** What is required **
Give the records below again in full, exactly as written, but without any images.

** Data excerpts **
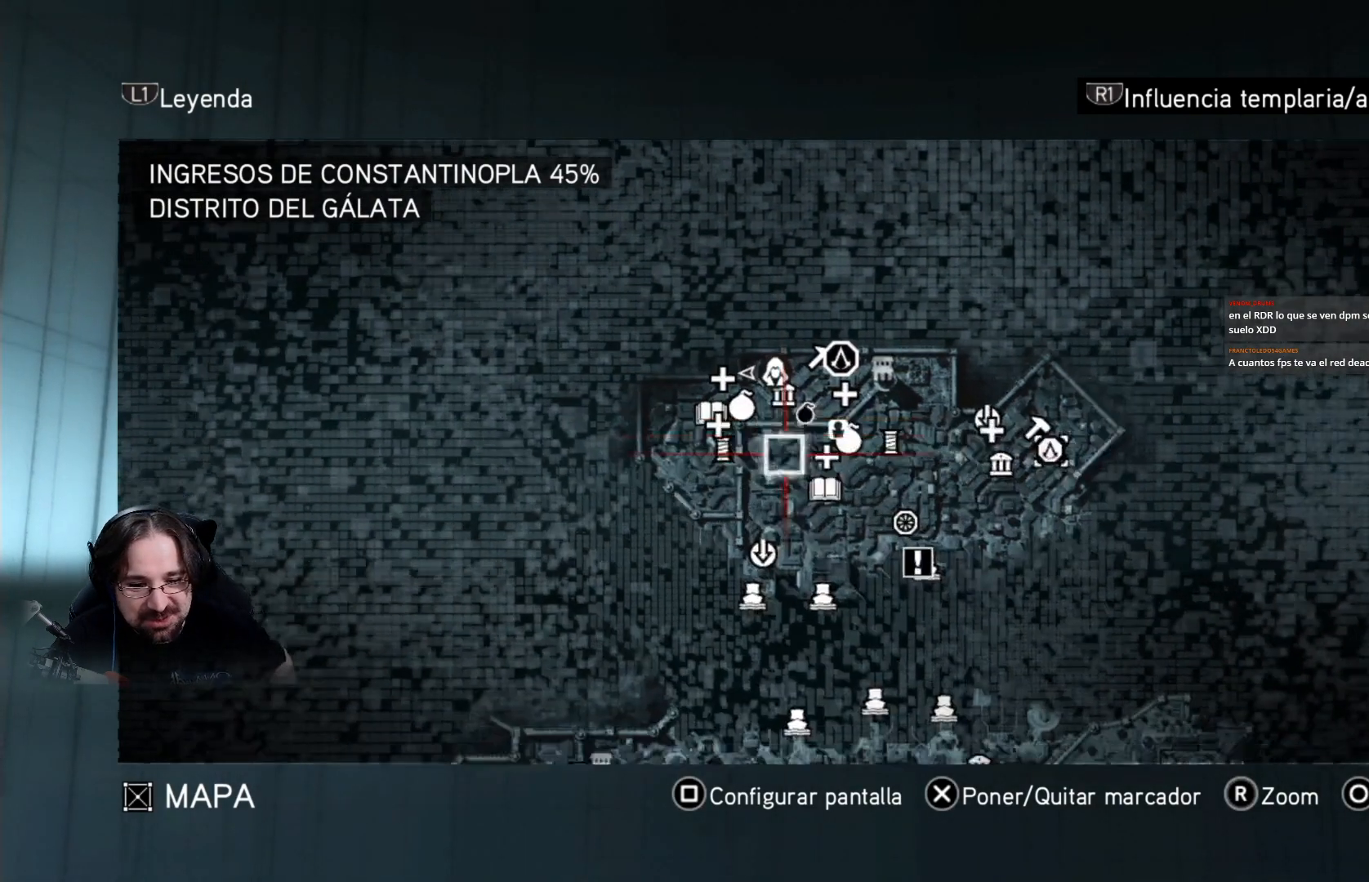
{"buttons": [], "left_stick": "up-right", "right_stick": "center", "events": [[33, "left_stick", "down-right"], [200, "left_stick", "up-right"]]}
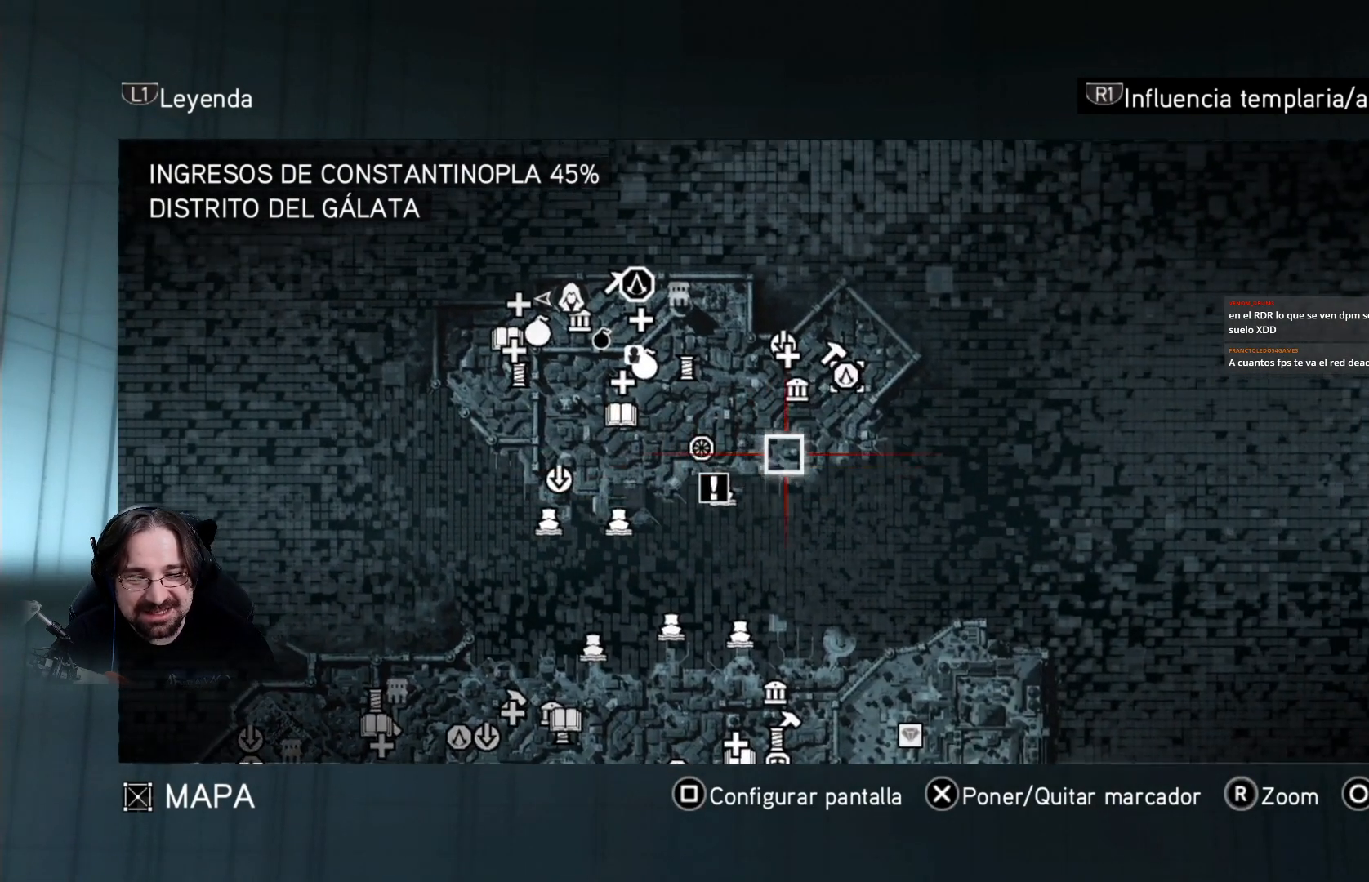
{"buttons": [], "left_stick": "down-left", "right_stick": "center", "events": [[67, "left_stick", "center"], [167, "left_stick", "left"], [300, "left_stick", "down-left"]]}
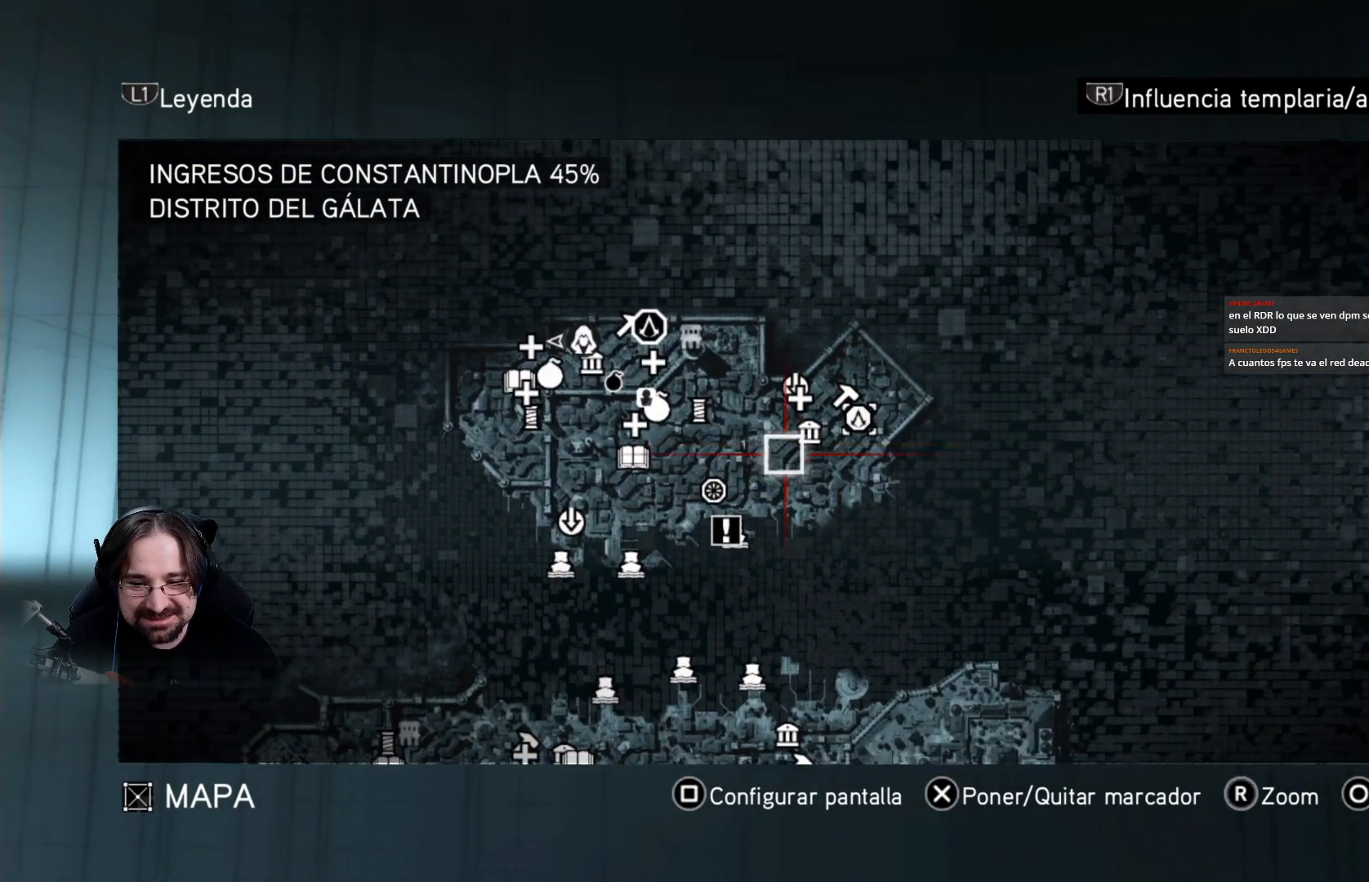
{"buttons": [], "left_stick": "center", "right_stick": "center", "events": [[33, "left_stick", "center"]]}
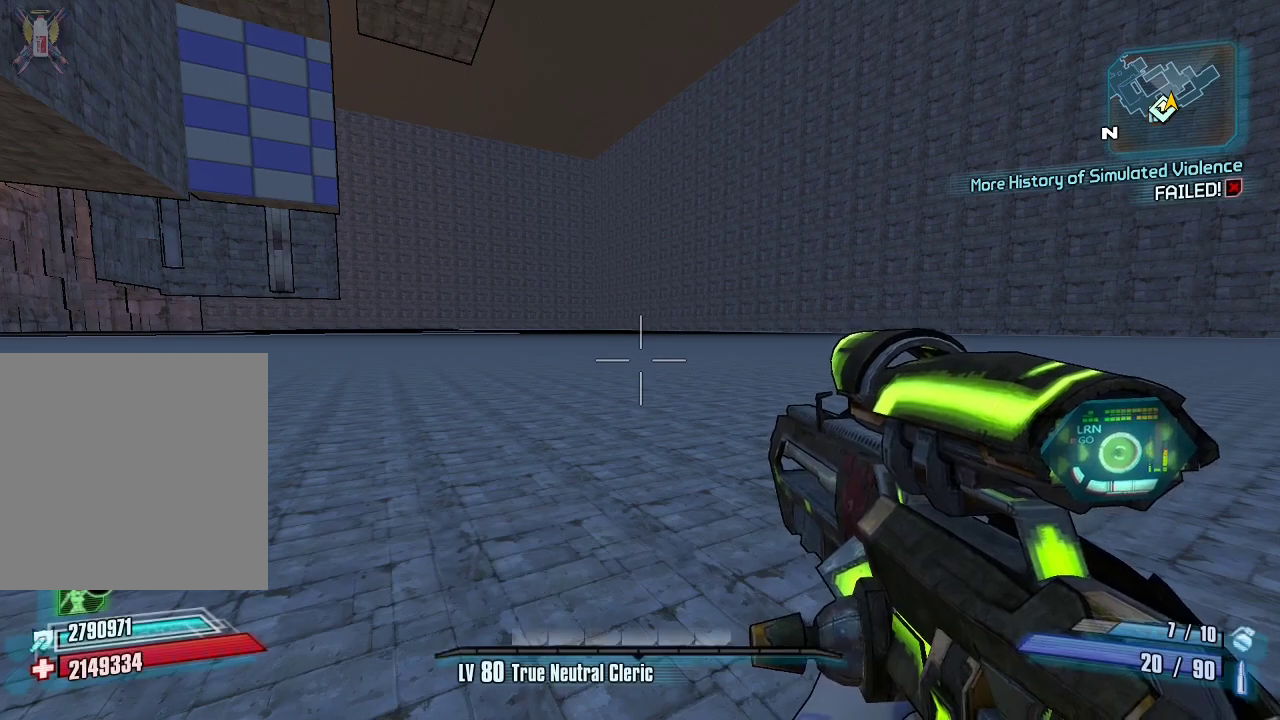
Gameplay with a controller (Xbox layout); each line is a JSON object with the inputs held at the frame after it. "events" lists button and stick changes between this image and that frame as [ms after this image, input, new state], when the widget could be followed in between.
{"buttons": [], "left_stick": "center", "right_stick": "down", "events": [[133, "R2", "down"], [233, "R2", "up"], [500, "right_stick", "down"]]}
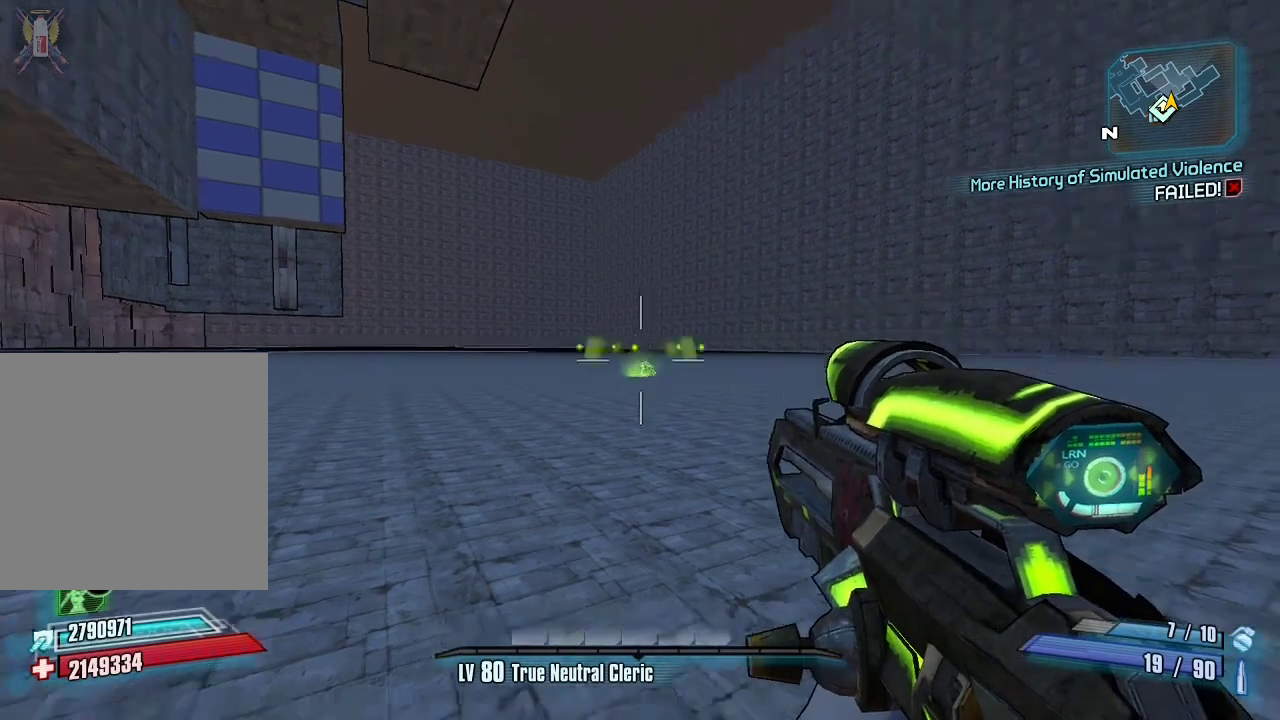
{"buttons": [], "left_stick": "center", "right_stick": "center", "events": [[67, "right_stick", "center"], [367, "right_stick", "up"], [500, "right_stick", "center"]]}
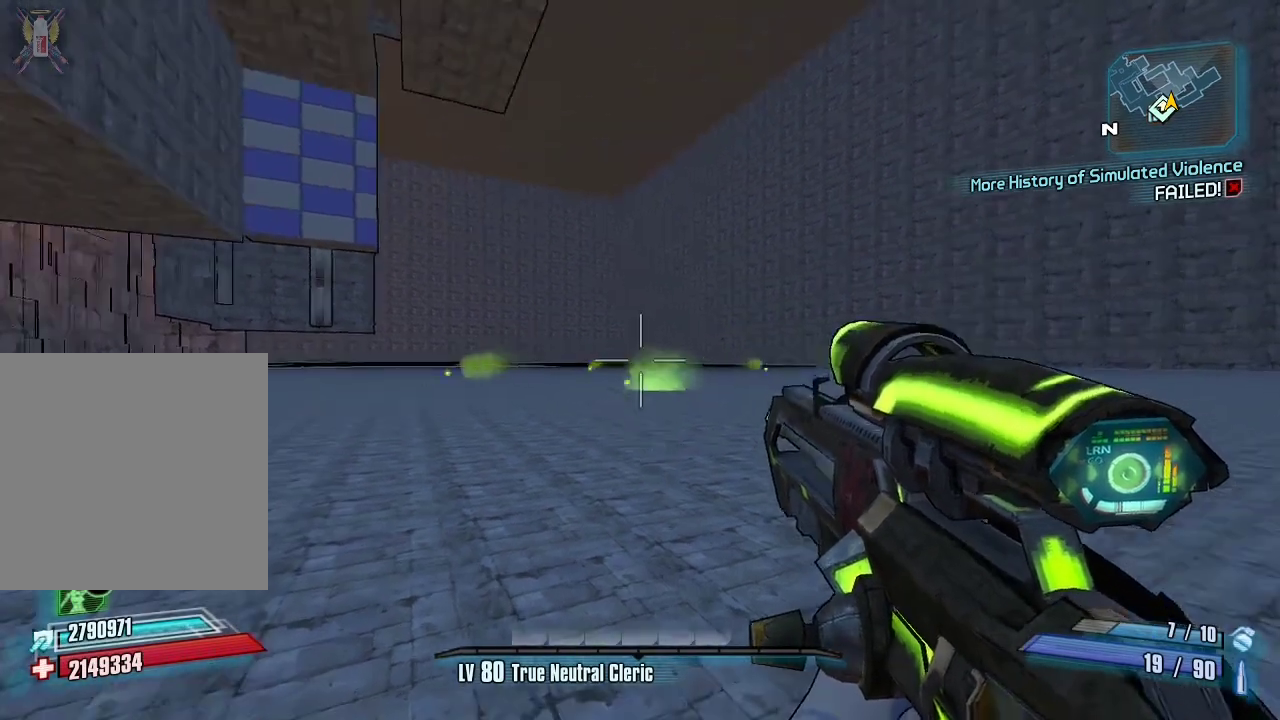
{"buttons": [], "left_stick": "up", "right_stick": "center", "events": [[67, "left_stick", "up-right"], [133, "left_stick", "up"], [233, "L3", "down"], [300, "L3", "up"]]}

** Result of the task **
{"buttons": [], "left_stick": "up-right", "right_stick": "center", "events": [[33, "left_stick", "down-right"], [200, "left_stick", "up-right"]]}
{"buttons": [], "left_stick": "down-left", "right_stick": "center", "events": [[67, "left_stick", "center"], [167, "left_stick", "left"], [300, "left_stick", "down-left"]]}
{"buttons": [], "left_stick": "center", "right_stick": "center", "events": [[33, "left_stick", "center"]]}
Gameplay with a controller (Xbox layout); each line is a JSON object with the inputs held at the frame after it. "events" lists button and stick changes between this image and that frame as [ms after this image, input, new state], when the widget could be followed in between.
{"buttons": [], "left_stick": "center", "right_stick": "down", "events": [[133, "R2", "down"], [233, "R2", "up"], [500, "right_stick", "down"]]}
{"buttons": [], "left_stick": "center", "right_stick": "center", "events": [[67, "right_stick", "center"], [367, "right_stick", "up"], [500, "right_stick", "center"]]}
{"buttons": [], "left_stick": "up", "right_stick": "center", "events": [[67, "left_stick", "up-right"], [133, "left_stick", "up"], [233, "L3", "down"], [300, "L3", "up"]]}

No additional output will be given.